Thursday, June 30, 2011

It Was a Dark and Stormy Night...er Day



Yesterday we went to the castle of Chillon where Byron got the inspiration to write The Prisoner of Chillon, a poem about Bonivard who was locked in Chillon for six years. Unexpectedly, it was raining yesterday, which we found irritating at first; however, it helped to lend an eerie mood to the dungeons where so many were tortured and executed for real and imaginary crimes. It has seen true criminals, along with accused witches and heretics. It served as a place of execution to the Jews during the Bubonic plague and a place for those such as Bonivard who simply irritated the wrong person in power.
In the poem, Bonivard and two of his brothers, both of them younger than him, are chained to separate pillars, unable to move or to see each other. The only way they are keeping hope is by telling each other stories, though even these eventually run out, leaving them in a sense of hopelessness. As a result, Bonivard's brothers both die leaving Bonivard with no family left in the world and no care for life. On an upside, in an attempt to get to his dying brother he managed to break his chains, leaving him with the freedom to move around. Pacing his prison, he left a path in the floor. Visiting the dungeons, I saw the seven pillars, but I did not see any path he had worn. There was, however, Byron's signature on one of the columns.

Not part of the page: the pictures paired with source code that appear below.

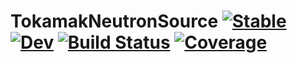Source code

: # TokamakNeutronSource [![Stable](https://img.shields.io/badge/docs-stable-blue.svg)](https://dvp2015.github.io/TokamakNeutronSource.jl/stable/) [![Dev](https://img.shields.io/badge/docs-dev-blue.svg)](https://dvp2015.github.io/TokamakNeutronSource.jl/dev/) [![Build Status](https://github.com/dvp2015/TokamakNeutronSource.jl/actions/workflows/CI.yml/badge.svg?branch=master)](https://github.com/dvp2015/TokamakNeutronSource.jl/actions/workflows/CI.yml?query=branch%3Amaster) [![Coverage](https://codecov.io/gh/dvp2015/TokamakNeutronSource.jl/branch/master/graph/badge.svg)](https://codecov.io/gh/dvp2015/TokamakNeutronSource.jl)
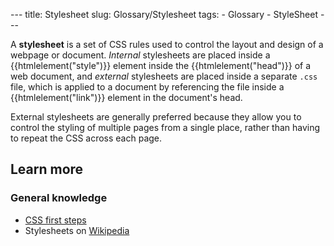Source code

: --- title: Stylesheet slug: Glossary/Stylesheet tags: - Glossary - StyleSheet ---

A **stylesheet** is a set of CSS rules used to control the layout and design of a webpage or document. *Internal* stylesheets are placed inside a {{htmlelement("style")}} element inside the {{htmlelement("head")}} of a web document, and *external* stylesheets are placed inside a separate `.css` file, which is applied to a document by referencing the file inside a {{htmlelement("link")}} element in the document's head.

External stylesheets are generally preferred because they allow you to control the styling of multiple pages from a single place, rather than having to repeat the CSS across each page.

Learn more
----------

### General knowledge

-   [CSS first steps](/en-US/docs/Learn/CSS/First_steps)
-   Stylesheets on [Wikipedia](https://en.wikipedia.org/wiki/Style_sheet_(web_development))
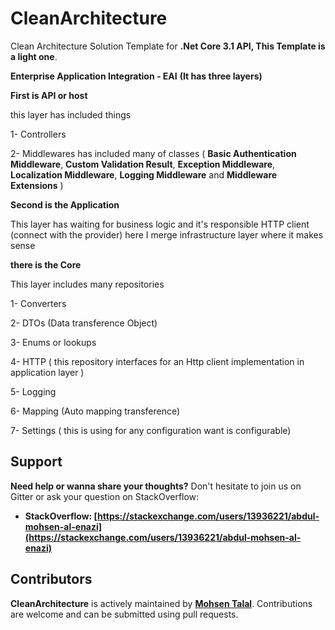 # CleanArchitecture
Clean Architecture Solution Template for **.Net Core 3.1 API, This Template is a light one**.

**Enterprise Application Integration - EAI**
**(It has three layers)** 

**First is API or host**

this layer has included things 

1- Controllers

2- Middlewares has included many of classes (
 **Basic Authentication Middleware**,
 **Custom Validation Result**,
 **Exception Middleware**,
 **Localization Middleware**,
 **Logging Middleware** and 
 **Middleware Extensions** )

**Second is the Application**

This layer has waiting for business logic and it's responsible HTTP client (connect with the provider) here I merge infrastructure layer where it makes sense 

**there is the Core** 

This layer includes many repositories 

1- Converters

2- DTOs (Data transference Object)

3- Enums or lookups 

4- HTTP ( this repository interfaces for an Http client implementation in application layer )

5- Logging

6- Mapping (Auto mapping transference)

7- Settings ( this is using for any configuration want is configurable) 


## Support

**Need help or wanna share your thoughts?** Don't hesitate to join us on Gitter or ask your question on StackOverflow:

- **StackOverflow: [https://stackexchange.com/users/13936221/abdul-mohsen-al-enazi](https://stackexchange.com/users/13936221/abdul-mohsen-al-enazi)**

## Contributors

**CleanArchitecture** is actively maintained by **[Mohsen Talal](https://github.com/mohsenTalal)**. Contributions are welcome and can be submitted using pull requests.
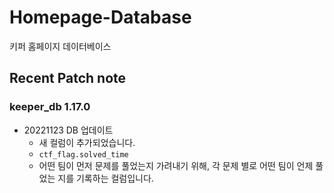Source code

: 

# Homepage-Database

키퍼 홈페이지 데이터베이스

## Recent Patch note
### keeper_db 1.17.0
- 20221123 DB 업데이트
    - 새 컬럼이 추가되었습니다.
    - `ctf_flag.solved_time`
    - 어떤 팀이 먼저 문제를 풀었는지 가려내기 위해, 각 문제 별로 어떤 팀이 언제 풀었는 지를 기록하는 컬럼입니다.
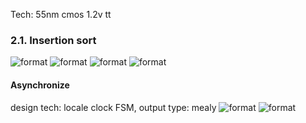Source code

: Tech: 55nm cmos 1.2v tt 

### 2.1. Insertion sort
![format](https://github.com/BHa2R00/learn_introduction_to_algorithm/blob/main/result/20231210181538_496x458_scrot.png)
![format](https://github.com/BHa2R00/learn_introduction_to_algorithm/blob/main/result/20231225204911_1285x465_scrot.png)
![format](https://github.com/BHa2R00/learn_introduction_to_algorithm/blob/main/result/20231225210049_1541x370_scrot.png)
![format](https://github.com/BHa2R00/learn_introduction_to_algorithm/blob/main/result/20231210154952_861x772_scrot.png)

#### Asynchronize
design tech: locale clock FSM, output type: mealy
![format](https://github.com/BHa2R00/learn_introduction_to_algorithm/blob/main/result/20231225204249_1560x625_scrot.png)
![format](https://github.com/BHa2R00/learn_introduction_to_algorithm/blob/main/result/20231225211055_848x759_scrot.png)

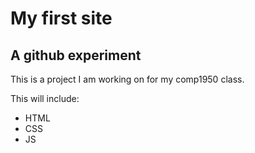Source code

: # My first site
## A github experiment

This is a project I am working on for my comp1950 class.

This will include:

* HTML
* CSS
* JS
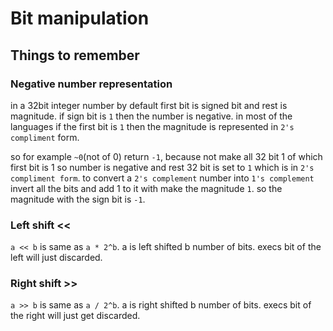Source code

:# Bit manipulation

## Things to remember

### Negative number representation

in a 32bit integer number by default first bit is signed bit and rest is magnitude. if sign bit is `1` then the number is negative. in most of the languages if the first bit is `1` then the magnitude is represented in `2's compliment` form.

so for example `~0`(not of 0) return `-1`, because not make all 32 bit 1 of which first bit is 1 so number is negative and rest 32 bit is set to `1` which is in `2's compliment form`. to convert a `2's complement` number into `1's complement` invert all the bits and add 1 to it with make the magnitude `1`. so the magnitude with the sign bit is `-1`.

### Left shift <<

`a << b` is same as `a * 2^b`. a is left shifted b number of bits. execs bit of the left will just discarded.

### Right shift >> 

`a >> b` is same as `a / 2^b`. a is right shifted b number of bits. execs bit of the right will just get discarded.
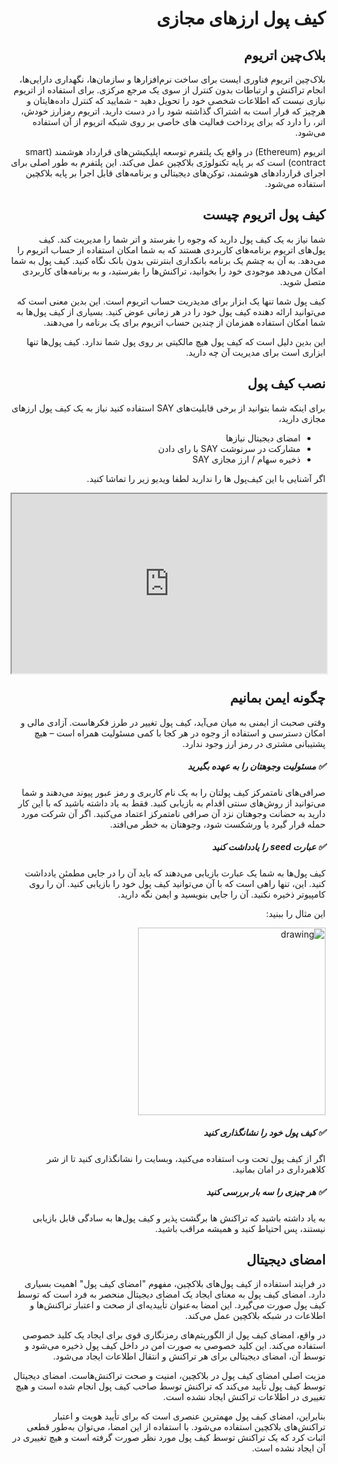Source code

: <div dir="rtl" markdown="1">

# کیف پول‌ ارزهای مجازی

## بلاک‌چین اتریوم

بلاک‌چین اتریوم فناوری ایست برای ساخت نرم‌افزار‌ها و سازمان‌ها، نگهداری دارایی‌ها، انجام تراکنش و ارتباطات بدون کنترل از سوی یک مرجع مرکزی. برای استفاده از اتریوم نیازی نیست که اطلاعات شخصی خود را تحویل دهید - شمایید که کنترل داده‌هایتان و هرچیز که قرار است به اشتراک گذاشته شود را در دست دارید. اتریوم رمزارز خودش، اتر، را دارد که برای پرداخت فعالیت های خاصی بر روی شبکه اتریوم از آن استفاده می‌شود.

اتریوم (Ethereum) در واقع یک پلتفرم توسعه اپلیکیشن‌های قرارداد هوشمند (smart contract) است که بر پایه تکنولوژی بلاکچین عمل می‌کند. این پلتفرم به طور اصلی برای اجرای قراردادهای هوشمند، توکن‌های دیجیتالی و برنامه‌های قابل اجرا بر پایه بلاکچین استفاده می‌شود.

## کیف پول اتریوم چیست

شما نیاز به یک کیف پول دارید که وجوه را بفرستد و اتر شما را مدیریت کند.
کیف پول‌های اتریوم برنامه‌های کاربردی هستند که به شما امکان استفاده از حساب اتریوم را می‌دهد. به آن به چشم یک برنامه بانکداری ابنترنتی بدون بانک نگاه کنید. کیف پول به شما امکان می‌دهد موجودی خود را بخوانید، تراکنش‌ها را بفرستید، و به برنامه‌های کاربردی متصل شوید.

کیف پول شما تنها یک ابزار برای مدیدریت حساب اتریوم است. این بدین معنی است که می‌توانید ارائه دهنده کیف پول خود را در هر زمانی عوض کنید. بسیاری از کیف پول‌ها به شما امکان استفاده همزمان از چندین حساب اتریوم برای یک برنامه را می‌دهند.

این بدین دلیل است که کیف پول هیچ مالکیتی بر روی پول شما ندارد. کیف پول‌ها تنها ابزاری است برای مدیریت آن چه دارید.

## نصب کیف پول

برای اینکه شما بتوانید از برخی قابلیت‌های SAY استفاده کنید نیاز به یک کیف پول ارزهای مجازی دارید،

- امضای دیجیتال نیازها
- مشارکت در سرنوشت SAY با رای دادن
- ذخیره سهام / ارز مجازی SAY

اگر آشنایی با این کیف‌پول ها را ندارید لطفا ویدیو زیر را تماشا کنید.

<div class="h_iframe-aparat_embed_frame"><span style="display: block;padding-top: 57%"></span><iframe src="https://www.aparat.com/video/video/embed/videohash/jv3Yn/vt/frame"  allowFullScreen="true" webkitallowfullscreen="true" mozallowfullscreen="true"></iframe></div>

## چگونه ایمن بمانیم

وقتی صحبت از ایمنی به میان می‌آید، کیف پول تغییر در طرز فکرهاست. آزادی مالی و امکان دسترسی و استفاده از وجوه در هر کجا با کمی مسئولیت همراه است – هیچ پشتیبانی مشتری در رمز ارز وجود ندارد.

##### ✅ مسئولیت وجوهتان را به عهده بگیرید

صرافی‌های نامتمرکز کیف پولتان را به یک نام کاربری و رمز عبور پیوند می‌دهند و شما می‌توانید از روش‌های سنتی اقدام به بازیابی کنید. فقط به یاد داشته باشید که با این کار دارید به حضانت وجوهتان نزد آن صرافی نامتمرکز اعتماد می‌کنید. اگر آن شرکت مورد حمله قرار گیرد یا ورشکست شود، وجوهتان به خطر می‌افتد.

##### ✅ عبارت seed را یادداشت کنید

کیف پول‌ها به شما یک عبارت بازیابی می‌دهند که باید آن را در جایی مطمئن یادداشت کنید. این، تنها راهی است که با آن می‌توانید کیف پول خود را بازیابی کنید.
آن را روی کامپیوتر ذخیره نکنید. آن را جایی بنویسید و ایمن نگه دارید.

این مثال را ببنید:

<style>.h_iframe-aparat_embed_frame{position:relative;}.h_iframe-aparat_embed_frame .ratio{display:block;width:100%;height:auto;}.h_iframe-aparat_embed_frame iframe{position:absolute;top:0;left:0;width:100%;height:100%;}</style>
<div>
<img src="https://github.com/SAY-DAO/road-map-docs/blob/main/docs/.vuepress/public/images/seeds.png?raw=true" alt="drawing" width="300"/>
</div>

##### ✅ کیف پول خود را نشانگذاری کنید

اگر از کیف پول تحت وب استفاده می‌کنید، وبسایت را نشانگذاری کنید تا از شر کلاهبرداری در امان بمانید.

##### ✅ هر چیزی را سه بار بررسی کنید

به یاد داشته باشید که تراکنش ها برگشت پذیر و کیف پول‌ها به سادگی قابل بازیابی نیستند، پس احتیاط کنید و همیشه مراقب باشید.

## امضای دیجیتال

در فرایند استفاده از کیف پول‌های بلاکچین، مفهوم "امضای کیف پول" اهمیت بسیاری دارد. امضای کیف پول به معنای ایجاد یک امضای دیجیتال منحصر به فرد است که توسط کیف پول صورت می‌گیرد. این امضا به‌عنوان تأییدیه‌ای از صحت و اعتبار تراکنش‌ها و اطلاعات در شبکه بلاکچین عمل می‌کند.

در واقع، امضای کیف پول از الگوریتم‌های رمزنگاری قوی برای ایجاد یک کلید خصوصی استفاده می‌کند. این کلید خصوصی به صورت امن در داخل کیف پول ذخیره می‌شود و توسط آن، امضای دیجیتالی برای هر تراکنش و انتقال اطلاعات ایجاد می‌شود.

مزیت اصلی امضای کیف پول در بلاکچین، امنیت و صحت تراکنش‌هاست. امضای دیجیتال توسط کیف پول تأیید می‌کند که تراکنش توسط صاحب کیف پول انجام شده است و هیچ تغییری در اطلاعات تراکنش ایجاد نشده است.

بنابراین، امضای کیف پول مهمترین عنصری است که برای تأیید هویت و اعتبار تراکنش‌های بلاکچین استفاده می‌شود. با استفاده از این امضا، می‌توان به‌طور قطعی اثبات کرد که یک تراکنش توسط کیف پول مورد نظر صورت گرفته است و هیچ تغییری در آن ایجاد نشده است.

</div>
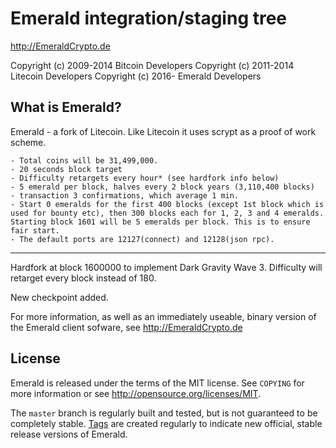 Emerald integration/staging tree
================================

http://EmeraldCrypto.de

Copyright (c) 2009-2014 Bitcoin Developers
Copyright (c) 2011-2014 Litecoin Developers
Copyright (c) 2016- Emerald Developers

What is Emerald?
----------------

Emerald - a fork of Litecoin. Like Litecoin it uses scrypt as a proof of work scheme.

	- Total coins will be 31,499,000.
	- 20 seconds block target
	- Difficulty retargets every hour* (see hardfork info below)
	- 5 emerald per block, halves every 2 block years (3,110,400 blocks)
	- transaction 3 confirmations, which average 1 min.
	- Start 0 emeralds for the first 400 blocks (except 1st block which is used for bounty etc), then 300 blocks each for 1, 2, 3 and 4 emeralds. Starting block 1601 will be 5 emeralds per block. This is to ensure fair start.
	- The default ports are 12127(connect) and 12128(json rpc).
	
---------

Hardfork at block 1600000 to implement Dark Gravity Wave 3. Difficulty will retarget every block instead of 180. 

New checkpoint added.



For more information, as well as an immediately useable, binary version of
the Emerald client sofware, see http://EmeraldCrypto.de

License
-------

Emerald is released under the terms of the MIT license. See `COPYING` for more
information or see http://opensource.org/licenses/MIT.


The `master` branch is regularly built and tested, but is not guaranteed to be
completely stable. [Tags](https://github.com/Crypto-Currency/Emerald/tags) are created
regularly to indicate new official, stable release versions of Emerald.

What I most liked about the poem was the last stanza, where Bonivard is rescued. I don't like it because he is rescued; I like it because he no longer wants to be. He has been in this place for so long that he is comfortable here (though not literally...The entire place is stone, and it isn't smooth stone.) He says in the poem, "half I felt as they were come/ to tear me from a second home." It says a lot about the human mind that even a dungeon like that in Chillon can become something of a home when one is there long enough. The place is extremely gloomy and depressing, but in a way beautiful. It is of stone, and thus unlikely to change willingly. When everything is going wrong, a sense of constancy can be wonderful. The dungeon Bonivard lived in, and the mountains he stared at are both something seemingly unchanging which may have been a comfort.